#### WHAT TO WORK ON:
Your answer should hold exactly the lines from the one with "to the certificate.</p></li>" through the last line of the material below, nothing before and nothing extra.

Start of SUPPLIED DATA

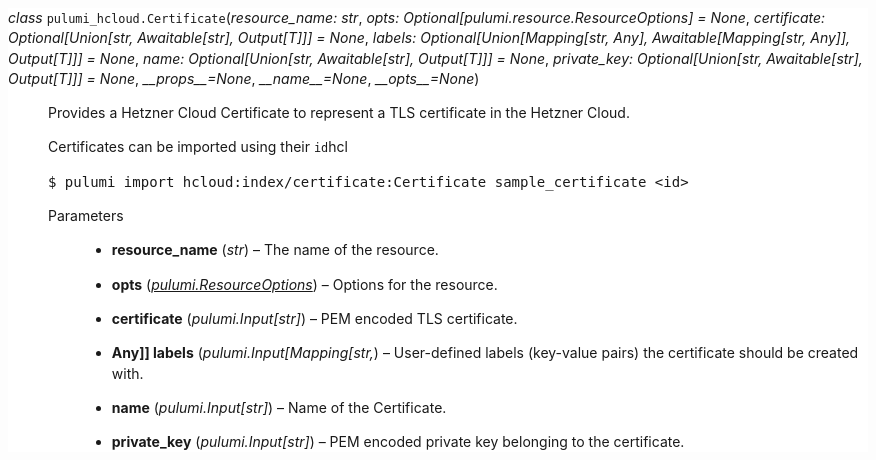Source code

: <dl class="py class">
<dt id="pulumi_hcloud.Certificate">
<em class="property">class </em><code class="sig-prename descclassname">pulumi_hcloud.</code><code class="sig-name descname">Certificate</code><span class="sig-paren">(</span><em class="sig-param"><span class="n">resource_name</span><span class="p">:</span> <span class="n">str</span></em>, <em class="sig-param"><span class="n">opts</span><span class="p">:</span> <span class="n">Optional<span class="p">[</span>pulumi.resource.ResourceOptions<span class="p">]</span></span> <span class="o">=</span> <span class="default_value">None</span></em>, <em class="sig-param"><span class="n">certificate</span><span class="p">:</span> <span class="n">Optional<span class="p">[</span>Union<span class="p">[</span>str<span class="p">, </span>Awaitable<span class="p">[</span>str<span class="p">]</span><span class="p">, </span>Output<span class="p">[</span>T<span class="p">]</span><span class="p">]</span><span class="p">]</span></span> <span class="o">=</span> <span class="default_value">None</span></em>, <em class="sig-param"><span class="n">labels</span><span class="p">:</span> <span class="n">Optional<span class="p">[</span>Union<span class="p">[</span>Mapping<span class="p">[</span>str<span class="p">, </span>Any<span class="p">]</span><span class="p">, </span>Awaitable<span class="p">[</span>Mapping<span class="p">[</span>str<span class="p">, </span>Any<span class="p">]</span><span class="p">]</span><span class="p">, </span>Output<span class="p">[</span>T<span class="p">]</span><span class="p">]</span><span class="p">]</span></span> <span class="o">=</span> <span class="default_value">None</span></em>, <em class="sig-param"><span class="n">name</span><span class="p">:</span> <span class="n">Optional<span class="p">[</span>Union<span class="p">[</span>str<span class="p">, </span>Awaitable<span class="p">[</span>str<span class="p">]</span><span class="p">, </span>Output<span class="p">[</span>T<span class="p">]</span><span class="p">]</span><span class="p">]</span></span> <span class="o">=</span> <span class="default_value">None</span></em>, <em class="sig-param"><span class="n">private_key</span><span class="p">:</span> <span class="n">Optional<span class="p">[</span>Union<span class="p">[</span>str<span class="p">, </span>Awaitable<span class="p">[</span>str<span class="p">]</span><span class="p">, </span>Output<span class="p">[</span>T<span class="p">]</span><span class="p">]</span><span class="p">]</span></span> <span class="o">=</span> <span class="default_value">None</span></em>, <em class="sig-param"><span class="n">__props__</span><span class="o">=</span><span class="default_value">None</span></em>, <em class="sig-param"><span class="n">__name__</span><span class="o">=</span><span class="default_value">None</span></em>, <em class="sig-param"><span class="n">__opts__</span><span class="o">=</span><span class="default_value">None</span></em><span class="sig-paren">)</span><a class="headerlink" href="#pulumi_hcloud.Certificate" title="Permalink to this definition"></a></dt>
<dd><p>Provides a Hetzner Cloud Certificate to represent a TLS certificate in the Hetzner Cloud.</p>
<p>Certificates can be imported using their <code class="docutils literal notranslate"><span class="pre">id</span></code>hcl</p>
<div class="highlight-sh notranslate"><div class="highlight"><pre><span></span>$ pulumi import hcloud:index/certificate:Certificate sample_certificate &lt;id&gt;
</pre></div>
</div>
<dl class="field-list simple">
<dt class="field-odd">Parameters</dt>
<dd class="field-odd"><ul class="simple">
<li><p><strong>resource_name</strong> (<em>str</em>) – The name of the resource.</p></li>
<li><p><strong>opts</strong> (<a class="reference internal" href="../pulumi/#pulumi.ResourceOptions" title="pulumi.ResourceOptions"><em>pulumi.ResourceOptions</em></a>) – Options for the resource.</p></li>
<li><p><strong>certificate</strong> (<em>pulumi.Input</em><em>[</em><em>str</em><em>]</em>) – PEM encoded TLS certificate.</p></li>
<li><p><strong>Any</strong><strong>]</strong><strong>] </strong><strong>labels</strong> (<em>pulumi.Input</em><em>[</em><em>Mapping</em><em>[</em><em>str</em><em>,</em>) – User-defined labels (key-value pairs) the
certificate should be created with.</p></li>
<li><p><strong>name</strong> (<em>pulumi.Input</em><em>[</em><em>str</em><em>]</em>) – Name of the Certificate.</p></li>
<li><p><strong>private_key</strong> (<em>pulumi.Input</em><em>[</em><em>str</em><em>]</em>) – PEM encoded private key belonging to the certificate.</p></li>
</ul>
</dd>
</dl>
<dl class="py method">
<dt id="pulumi_hcloud.Certificate.get">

End of SUPPLIED DATA

#### ANSWER TO THE PROBLEM:
<li><p><strong>private_key</strong> (<em>pulumi.Input</em><em>[</em><em>str</em><em>]</em>) – PEM encoded private key belonging to the certificate.</p></li>
</ul>
</dd>
</dl>
<dl class="py method">
<dt id="pulumi_hcloud.Certificate.get">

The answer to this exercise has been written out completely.